* _提示文_:
========================
昨今、世間では「デザイン思考」や「企業とデザインの関係」、「インハウスのデザイン集団の作り方」などビジネスにおける「問題解決のツール」としての広義でのデザインがこれでもかという位に脚光を浴び、もてはやされている。

コサンルティングもビジネスにおける問題解決を売りした商売であるが、デザインにおける解決方法は数値化ではなく美的感覚を伴って機能性を網羅しながらユーザーやクライアントの問題が知らぬ間に解決されているといった魔法のような手法が魅力なのだと思う。

かくいう店舗設計者の自分も、今まではあえて避けていた上記のような啓蒙本をここ数ヶ月の間に2、3冊手取って読んでみたりもした。それは、自分にとって今年ほど「デザイン」という行為に苦痛を伴った年は無かったからに他ならない。
ヒントとなる物は片っ端から吸収してやろうというプライドすらない意欲がそうさせたと言っても過言でない。納得のいくデザインができなかったし、提案したデザインが受け入れられない事が多かった。

ごく一般的なデザインの「格好いい箇所を見せるより、格好悪い箇所を絶対みせない」というセオリーからすればデザイナーが上記のような思いを吐露する事は今書店に並んでいるデザイン関連の著者に言わせばタブーに近いだろう。
ただ結論から言うと、抱えてる問題、タイミングにもよるのだろうが自分が手に取った本には今の自分置かれた現状を解決してくれる特効薬のような物は存在しなかった。問題解決のツールとして注目されているデザインを生業にしているデザイナがー自身の問題を解決できないのだから自分でもちょっと滑稽に感じてしまう。

そんな時や、そんな時にも限らず、学生の頃から事あるごとに訪れている空間がある。ラファエル・ヴィニオリ設計の「東京国際フォーラム ガラス棟」だ。
========================
* _データ_:
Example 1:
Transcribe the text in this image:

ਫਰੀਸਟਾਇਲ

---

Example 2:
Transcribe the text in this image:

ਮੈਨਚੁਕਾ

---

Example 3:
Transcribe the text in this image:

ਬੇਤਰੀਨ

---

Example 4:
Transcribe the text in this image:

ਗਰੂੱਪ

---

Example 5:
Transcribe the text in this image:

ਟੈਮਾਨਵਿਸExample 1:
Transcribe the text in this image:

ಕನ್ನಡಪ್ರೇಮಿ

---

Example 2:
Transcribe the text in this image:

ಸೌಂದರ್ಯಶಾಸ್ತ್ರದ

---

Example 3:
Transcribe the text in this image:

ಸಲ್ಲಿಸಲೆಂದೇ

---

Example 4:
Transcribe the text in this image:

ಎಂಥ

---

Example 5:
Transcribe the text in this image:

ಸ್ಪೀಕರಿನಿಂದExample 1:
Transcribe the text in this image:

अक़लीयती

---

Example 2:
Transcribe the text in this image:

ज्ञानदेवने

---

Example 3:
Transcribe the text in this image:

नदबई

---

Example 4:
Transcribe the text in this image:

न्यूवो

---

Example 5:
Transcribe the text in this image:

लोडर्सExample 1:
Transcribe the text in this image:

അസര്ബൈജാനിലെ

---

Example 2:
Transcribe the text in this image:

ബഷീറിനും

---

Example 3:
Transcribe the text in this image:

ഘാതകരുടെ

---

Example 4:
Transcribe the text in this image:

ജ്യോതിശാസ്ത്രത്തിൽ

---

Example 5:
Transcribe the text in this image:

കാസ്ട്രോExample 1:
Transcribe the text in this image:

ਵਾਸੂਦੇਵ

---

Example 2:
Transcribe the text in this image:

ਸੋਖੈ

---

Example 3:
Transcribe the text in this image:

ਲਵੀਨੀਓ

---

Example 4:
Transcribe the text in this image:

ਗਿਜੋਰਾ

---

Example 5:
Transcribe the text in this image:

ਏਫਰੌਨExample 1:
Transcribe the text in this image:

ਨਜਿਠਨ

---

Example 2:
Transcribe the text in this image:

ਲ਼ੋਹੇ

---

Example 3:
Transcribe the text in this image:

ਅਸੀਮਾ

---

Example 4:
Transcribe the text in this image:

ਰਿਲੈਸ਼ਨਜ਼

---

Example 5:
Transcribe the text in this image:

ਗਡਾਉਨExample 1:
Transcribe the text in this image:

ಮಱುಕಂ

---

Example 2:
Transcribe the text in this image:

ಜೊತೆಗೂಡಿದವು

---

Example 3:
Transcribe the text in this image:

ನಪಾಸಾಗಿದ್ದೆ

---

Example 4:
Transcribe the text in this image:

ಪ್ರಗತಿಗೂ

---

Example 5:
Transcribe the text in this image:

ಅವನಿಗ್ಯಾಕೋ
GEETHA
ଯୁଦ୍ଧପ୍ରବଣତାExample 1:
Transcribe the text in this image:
========================
上にあるデザインについての文章を、一字一句変えずに全文書き写してください。

昨今、世間では「デザイン思考」や「企業とデザインの関係」、「インハウスのデザイン集団の作り方」などビジネスにおける「問題解決のツール」としての広義でのデザインがこれでもかという位に脚光を浴び、もてはやされている。

コサンルティングもビジネスにおける問題解決を売りした商売であるが、デザインにおける解決方法は数値化ではなく美的感覚を伴って機能性を網羅しながらユーザーやクライアントの問題が知らぬ間に解決されているといった魔法のような手法が魅力なのだと思う。

かくいう店舗設計者の自分も、今まではあえて避けていた上記のような啓蒙本をここ数ヶ月の間に2、3冊手取って読んでみたりもした。それは、自分にとって今年ほど「デザイン」という行為に苦痛を伴った年は無かったからに他ならない。
ヒントとなる物は片っ端から吸収してやろうというプライドすらない意欲がそうさせたと言っても過言でない。納得のいくデザインができなかったし、提案したデザインが受け入れられない事が多かった。

ごく一般的なデザインの「格好いい箇所を見せるより、格好悪い箇所を絶対みせない」というセオリーからすればデザイナーが上記のような思いを吐露する事は今書店に並んでいるデザイン関連の著者に言わせばタブーに近いだろう。
ただ結論から言うと、抱えてる問題、タイミングにもよるのだろうが自分が手に取った本には今の自分置かれた現状を解決してくれる特効薬のような物は存在しなかった。問題解決のツールとして注目されているデザインを生業にしているデザイナがー自身の問題を解決できないのだから自分でもちょっと滑稽に感じてしまう。

そんな時や、そんな時にも限らず、学生の頃から事あるごとに訪れている空間がある。ラファエル・ヴィニオリ設計の「東京国際フォーラム ガラス棟」だ。